Google launches Dataproc after successful beta trials

Google cloud platformGoogle has announced that its big data analysis tool Dataproc is now on general release. The utility, which was one of the factors that persuaded Spotify to choose Google’s Cloud Platform over Amazon Web Services is a managed tool based on the Hadoop and Spark open source big data software.

The service first became available in beta in September and was tested by global music streaming service Spotify, which was evaluating whether it should move its music files away from its own data centres and into the public cloud – and which cloud service could support it. Dataproc in its beta form supported the MapReduce engine, the Pig platform for writing programmes and the Hive data warehousing software. Google says it has added new features and sharpened the tool since then.

While in its beta testing phase, Cloud Dataproc added features such as property tuning, VM metadata and tagging and cluster versioning. “In general availability new versions of Cloud Dataproc will be frequently released with new features, functions and software components,” said Google product manager James Malone.

Cloud Dataproc aims to minimise cost and complexity, which are the two major distractions of data processing, according to Malone.

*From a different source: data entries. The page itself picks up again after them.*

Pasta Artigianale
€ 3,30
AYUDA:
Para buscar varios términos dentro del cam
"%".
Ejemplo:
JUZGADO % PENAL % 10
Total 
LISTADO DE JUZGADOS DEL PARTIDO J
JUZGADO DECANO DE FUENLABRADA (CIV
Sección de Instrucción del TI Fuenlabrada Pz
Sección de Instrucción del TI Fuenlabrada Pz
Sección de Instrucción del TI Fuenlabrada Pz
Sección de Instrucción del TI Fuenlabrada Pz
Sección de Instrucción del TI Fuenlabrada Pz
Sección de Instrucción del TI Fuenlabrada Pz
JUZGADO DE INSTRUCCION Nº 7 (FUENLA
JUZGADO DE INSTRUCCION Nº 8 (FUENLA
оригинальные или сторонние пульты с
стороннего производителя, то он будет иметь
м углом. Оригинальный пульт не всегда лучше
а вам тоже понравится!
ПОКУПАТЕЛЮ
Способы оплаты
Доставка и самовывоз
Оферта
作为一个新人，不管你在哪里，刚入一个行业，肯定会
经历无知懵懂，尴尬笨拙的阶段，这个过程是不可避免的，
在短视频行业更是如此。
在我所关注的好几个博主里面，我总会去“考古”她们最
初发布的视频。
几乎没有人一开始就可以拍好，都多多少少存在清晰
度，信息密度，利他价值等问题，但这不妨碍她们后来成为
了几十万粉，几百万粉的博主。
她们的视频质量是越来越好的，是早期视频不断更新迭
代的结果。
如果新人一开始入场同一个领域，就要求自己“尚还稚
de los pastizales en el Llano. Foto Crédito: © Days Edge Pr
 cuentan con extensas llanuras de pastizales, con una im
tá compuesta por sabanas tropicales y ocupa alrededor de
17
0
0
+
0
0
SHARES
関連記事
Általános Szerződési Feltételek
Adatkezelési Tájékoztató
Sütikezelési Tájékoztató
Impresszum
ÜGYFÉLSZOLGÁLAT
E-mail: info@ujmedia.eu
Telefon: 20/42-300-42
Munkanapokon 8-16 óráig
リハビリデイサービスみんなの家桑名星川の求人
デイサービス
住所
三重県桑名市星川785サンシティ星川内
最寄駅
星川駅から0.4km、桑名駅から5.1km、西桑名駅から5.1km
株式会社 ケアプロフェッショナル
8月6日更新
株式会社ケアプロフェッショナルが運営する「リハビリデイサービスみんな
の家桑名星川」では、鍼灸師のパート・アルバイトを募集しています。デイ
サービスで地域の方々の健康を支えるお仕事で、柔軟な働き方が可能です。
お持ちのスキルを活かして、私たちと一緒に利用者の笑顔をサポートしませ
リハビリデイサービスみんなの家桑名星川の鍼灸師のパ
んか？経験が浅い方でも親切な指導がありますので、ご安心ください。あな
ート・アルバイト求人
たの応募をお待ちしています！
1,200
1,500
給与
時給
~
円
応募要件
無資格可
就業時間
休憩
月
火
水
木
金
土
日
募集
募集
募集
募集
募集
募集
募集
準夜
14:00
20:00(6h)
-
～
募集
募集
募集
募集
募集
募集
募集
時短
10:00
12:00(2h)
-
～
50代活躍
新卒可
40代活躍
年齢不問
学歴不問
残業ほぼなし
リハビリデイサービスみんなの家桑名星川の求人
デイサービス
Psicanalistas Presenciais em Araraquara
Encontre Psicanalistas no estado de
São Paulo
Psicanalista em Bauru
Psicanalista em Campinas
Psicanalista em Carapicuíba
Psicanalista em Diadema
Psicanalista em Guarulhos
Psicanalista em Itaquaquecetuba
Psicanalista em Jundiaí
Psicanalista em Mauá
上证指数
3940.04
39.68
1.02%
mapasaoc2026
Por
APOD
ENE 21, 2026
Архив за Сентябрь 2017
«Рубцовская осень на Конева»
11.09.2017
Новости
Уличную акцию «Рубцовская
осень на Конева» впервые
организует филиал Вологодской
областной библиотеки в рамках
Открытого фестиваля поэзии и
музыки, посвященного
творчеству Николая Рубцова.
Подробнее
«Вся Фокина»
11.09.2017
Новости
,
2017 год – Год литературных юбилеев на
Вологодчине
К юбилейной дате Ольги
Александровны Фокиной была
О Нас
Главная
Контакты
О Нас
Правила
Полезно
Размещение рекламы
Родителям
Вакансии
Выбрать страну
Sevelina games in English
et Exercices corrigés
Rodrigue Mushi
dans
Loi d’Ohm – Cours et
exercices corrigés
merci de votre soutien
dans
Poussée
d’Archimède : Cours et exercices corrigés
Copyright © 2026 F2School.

“Spark and Hadoop should not break the bank and you should pay for what you actually use,” he said. As a result, Cloud Dataproc is priced at 1 cent per virtual CPU per hour. Billing is by the minute with a 10-minute minimum.

Analysis should run faster, Malone said, because clusters in Cloud Dataproc can start and stop operations in less than 90 seconds, where they take minutes in other big data systems. This can make analyses run up to ten times faster. The new general release of Cloud Dataproc will have better management, since clusters don’t need specialist administration people or software.

Cloud Dataproc also tackles two other data processing bugbears, scale and productivity, promised Malone. This tool complements a separate service called Google Cloud Dataflow for batch and stream processing. The underlying technology for the service has been accepted as an Apache incubator project under the name Apache Beam.